Even though it’s dogs who seem to get the reputation for eating anything and everything in their path, any cat owner who has been woken up at 4am by their cat standing over their face and demanding breakfast knows our feline friends are just as motivated by food as their canine counterparts.
And while some cats can be extremely picky eaters, others are just as eager to eat whatever they can get their whiskers into.
Today we will look at nutrition for cats, and some of the foods which they should steer-clear of in order to live long, happy, and healthy lives.
Foods Your Cat Should Never Eat
Before sharing your dinner with your cat, read over this list of foods which they should stay away from – preferably before they climb on your table and start eying your plate like it’s prey…
Before you go tossing away all of your tinned cat food, bear with me for a moment here.
Some tuna every so often won’t hurt your cat, however they require a larger variety of foods in their diet for proper nutrition – and because cats can be picky creatures, it’s easy to fall into giving them the same favourite foods again and again.
Too much tuna in the diet can lead to mercury poisoning however, and tuna made for human consumption is lacking in vital nutrients your cat needs – tuna specifically manufactured for cats has added nutrients to make it more nutritionally complete.
Also – avoid sharing your sushi with your cat.
Raw tuna carries risks such as salmonella and E. coli, and although we humans face the same risks, they are much greater for your cat whose body size is much smaller than yours.
2. Dairy Products
Even though the image of cats and kittens lapping up milk is a common one, this generally isn’t a good idea.
Many cats are lactose intolerant, and cannot properly process dairy.

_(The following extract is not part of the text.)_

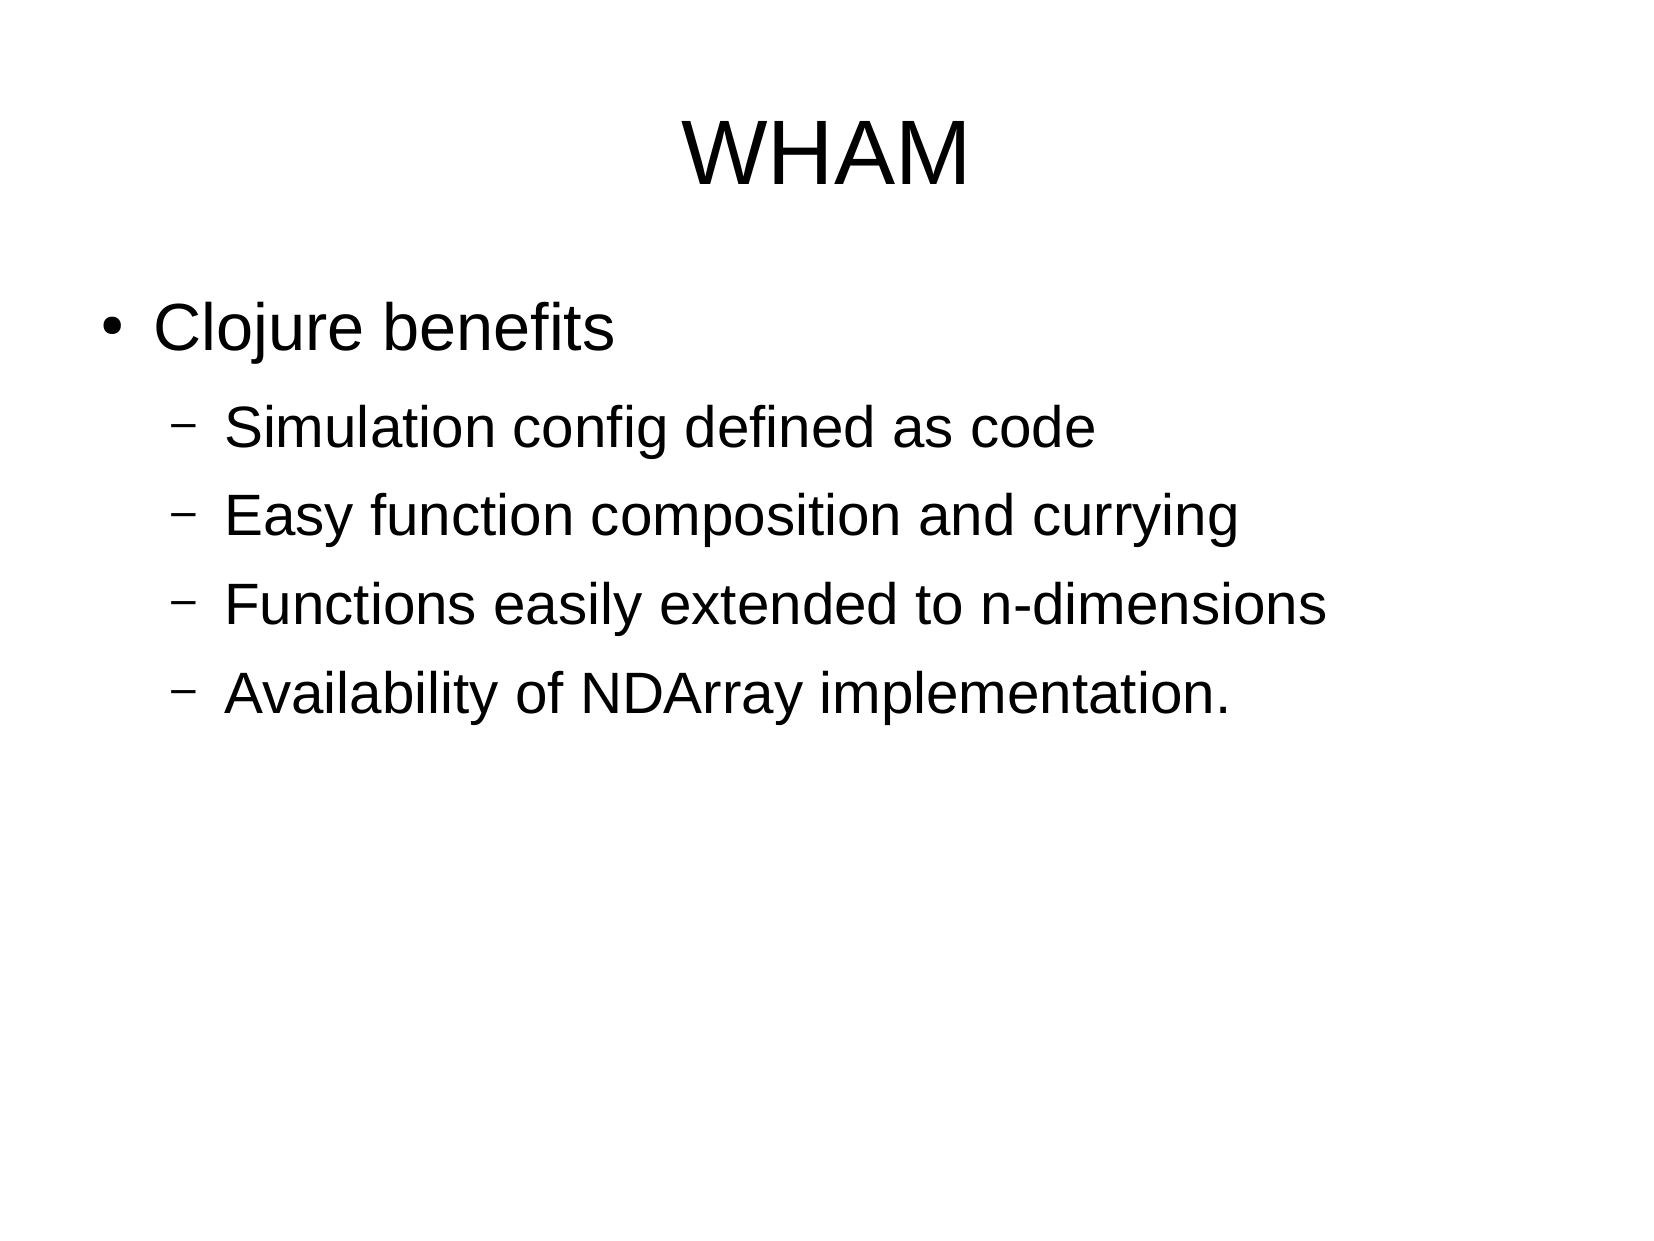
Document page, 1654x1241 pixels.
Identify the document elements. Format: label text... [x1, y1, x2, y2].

Giving them cow’s milk or other dairy products can lead to vomiting and diarrhea.
Although many humans need coffee or tea in the morning to get moving, it needs to be kept away from your cat.
Caffeine can cause muscle tremors, heart palpitations, and rapid breathing for your feline friends.
Sadly the effects of caffeine poisoning can be fatal – and there is no antidote.
Even though there are no reported cases of cats becoming sick from eating grapes, or their shriveled counterpart, raisins, this fruit has been known to cause acute kidney failure in dogs.
Therefore, we recommend playing it safe and not allowing your cat to eat grapes either.
Even the tiniest amount of alcohol can be deadly for your cat.
It has the same effect on your cat’s liver and brain as it does on yours, however due to their smaller body size, even just a couple of teaspoons can have devastating effects – from coma, to death.
Onions may be a delicious addition to your cooking, however don’t share them with your cat.
All forms of onion – including powdered, raw, and cooked can cause your cats red blood cells to break down, resulting in anemia.
If they manage to take a bite of your burger, and ingest a small amount one-time, it’s probably nothing to worry about too much, however eating a large quantity or having it on a regular basis can cause onion poisoning.
Garlic and chives can cause gastrointestinal upset as well.
Chocolate contains the compound theobromine.
It is found in all forms of chocolate, however it is most concentrated in dark, and unsweetened varieties.
Ingestion of theobromine can lead to heart problems, muscle tremors, or seizures.
Add to this the fact that chocolate contains caffeine, which we discussed earlier, and it’s best just to keep it away from your cat altogether.
Xylitol is found in sugar-free foods such as chewing gum.
Although there are no records of this sugar-free sweetener causing illness in cats, it can cause seizures and convulsions in dogs, and eventually lead to liver failure.
Better safe than sorry, due to the effects Xylitol has on dogs, it’s best to keep it away from cats as well.
9. Raw Eggs
One of the reasons not to give your cat raw eggs may seem fairly obvious.
This is the risk of salmonella or E. coli. which is the same risk humans face when eating raw eggs.
The other is that a protein in raw egg whites, called avidin, can interfere with the absorption of vitamin B – this can lead to skin problems for your cat.
10. Dog Food
If your cat gets into the dog’s dish and has a few bites, it probably won’t hurt them.
However cat food and dog food are separate for a reason, as cats and dogs have different nutritional needs.
Eating dog food instead of cat food on a regular basis can cause your cat to be severely malnourished.
What To Do If Your Cat Eats Something Toxic
Although cats can be known as notoriously picky eaters, sometimes what they can get into surprises even the most careful pet owners.
And sometimes they are attracted not by the food, but by the shiny packaging – I know of one cat who decided the silver, tin-foil wrappers on Hershey’s Kisses were “interesting”.
So if, despite your best efforts your cat gets into something they should not have, its best to be prepared.
Keep numbers for your vet, as well as that of your local emergency vet clinic on-hand for these types of emergencies.
The ASPCA also has an Animal Poison Control Center which can be reached at (888) 426-4435.
If you suspect your cat has ingested harmful foods, or they are showing adverse symptoms be sure to contact your vet straight away.